As time passed, the Lost Cause explanation has fallen out of favor. Historians overwhelmingly see the war as being caused by the South’s secession which was caused by the Republican Party’s opposition to slavery. The war, therefore, was a war over slavery. Now, a pro-Union person could say “look! History was on our side!”
Both people are right. History was on the Confederate’s side until it was on the Unionist’s side. It’s possible that history will change its mind again and again. It’s unlikely, as there’s such a strong argument that the war was about slavery, but history is always viewed through the lens of historians. If a future society wants to tell a story about a war about honorable farmers fighting hordes of industrialists, then they might repurpose the Civil War again.

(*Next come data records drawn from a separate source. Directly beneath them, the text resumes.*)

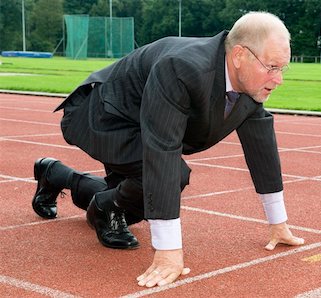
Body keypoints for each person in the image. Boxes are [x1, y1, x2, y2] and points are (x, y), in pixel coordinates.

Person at [32, 11, 305, 287]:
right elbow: (162, 148)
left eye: (283, 68)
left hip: (139, 122)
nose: (278, 78)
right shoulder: (182, 68)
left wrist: (278, 223)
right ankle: (103, 206)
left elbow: (261, 146)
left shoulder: (247, 85)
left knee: (137, 203)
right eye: (272, 67)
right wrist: (168, 250)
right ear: (239, 55)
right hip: (103, 116)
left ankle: (56, 175)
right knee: (172, 176)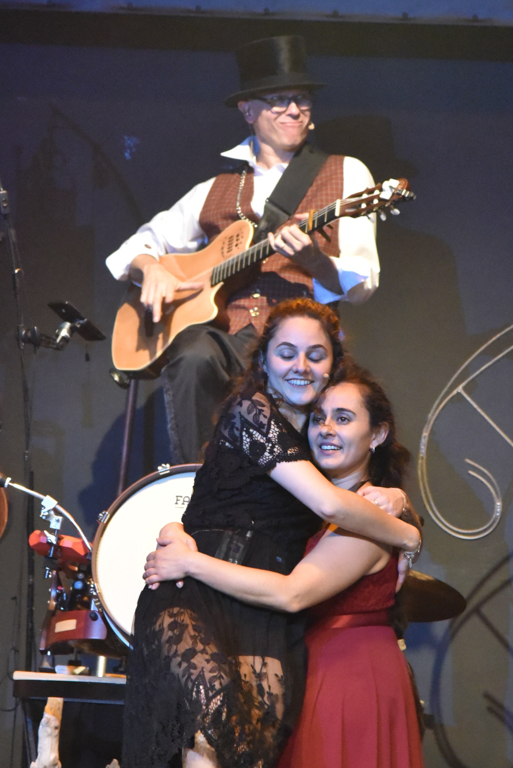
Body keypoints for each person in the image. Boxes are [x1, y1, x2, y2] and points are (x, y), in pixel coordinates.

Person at [124, 298, 420, 768]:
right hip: (196, 594)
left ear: (333, 364)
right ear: (263, 361)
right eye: (286, 352)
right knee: (206, 746)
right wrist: (407, 536)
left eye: (315, 355)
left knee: (248, 757)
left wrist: (401, 505)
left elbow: (340, 501)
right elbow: (323, 505)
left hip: (264, 619)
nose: (300, 366)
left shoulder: (317, 445)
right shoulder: (251, 412)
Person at [106, 35, 380, 463]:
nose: (294, 110)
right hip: (228, 336)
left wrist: (316, 262)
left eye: (302, 99)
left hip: (297, 340)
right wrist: (151, 269)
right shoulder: (214, 189)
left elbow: (363, 281)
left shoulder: (345, 174)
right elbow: (135, 247)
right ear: (247, 111)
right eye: (278, 100)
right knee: (193, 356)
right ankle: (193, 481)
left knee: (291, 359)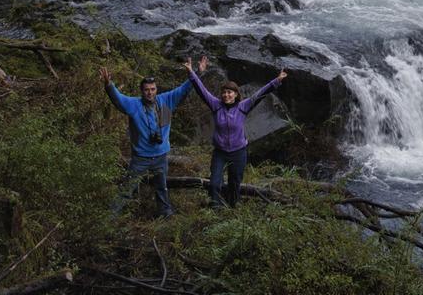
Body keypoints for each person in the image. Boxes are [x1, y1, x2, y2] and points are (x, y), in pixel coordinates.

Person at [100, 60, 203, 217]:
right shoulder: (134, 104)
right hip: (141, 157)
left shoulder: (167, 100)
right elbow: (118, 99)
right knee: (127, 189)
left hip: (161, 156)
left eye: (153, 89)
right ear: (142, 91)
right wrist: (109, 85)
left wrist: (197, 72)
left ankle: (165, 213)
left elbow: (186, 88)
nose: (150, 92)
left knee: (162, 187)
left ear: (157, 90)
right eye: (147, 90)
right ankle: (110, 217)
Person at [184, 55, 287, 207]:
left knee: (234, 184)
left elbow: (260, 94)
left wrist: (276, 81)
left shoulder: (243, 106)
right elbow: (201, 90)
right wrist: (191, 72)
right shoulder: (215, 105)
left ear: (236, 94)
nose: (226, 95)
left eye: (230, 92)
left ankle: (232, 208)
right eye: (224, 92)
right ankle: (216, 208)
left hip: (239, 151)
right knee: (214, 183)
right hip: (220, 152)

Don’t Count on History’s Hindsight
It’s tempting to think that future generations will look back on us and applaud our side as being on the vanguard of progress. Tempting, but unwise. It’s most likely that we’ll be forgotten by future generations, exempting niche historians. If we are part of a rare movement that makes the history books, then history will have a fluid view of us, as history is always a story told by historians, and the perspective of historians never becomes a timeless constant.
That’s a dispiriting message for those of us whose only afterlife is in the memories of our descendants. We aren’t going to be shuffled into a reputational Heaven or Hell for eternity. All we can do is believe in our actions today and hope that we’re not judged too harshly for them tomorrow.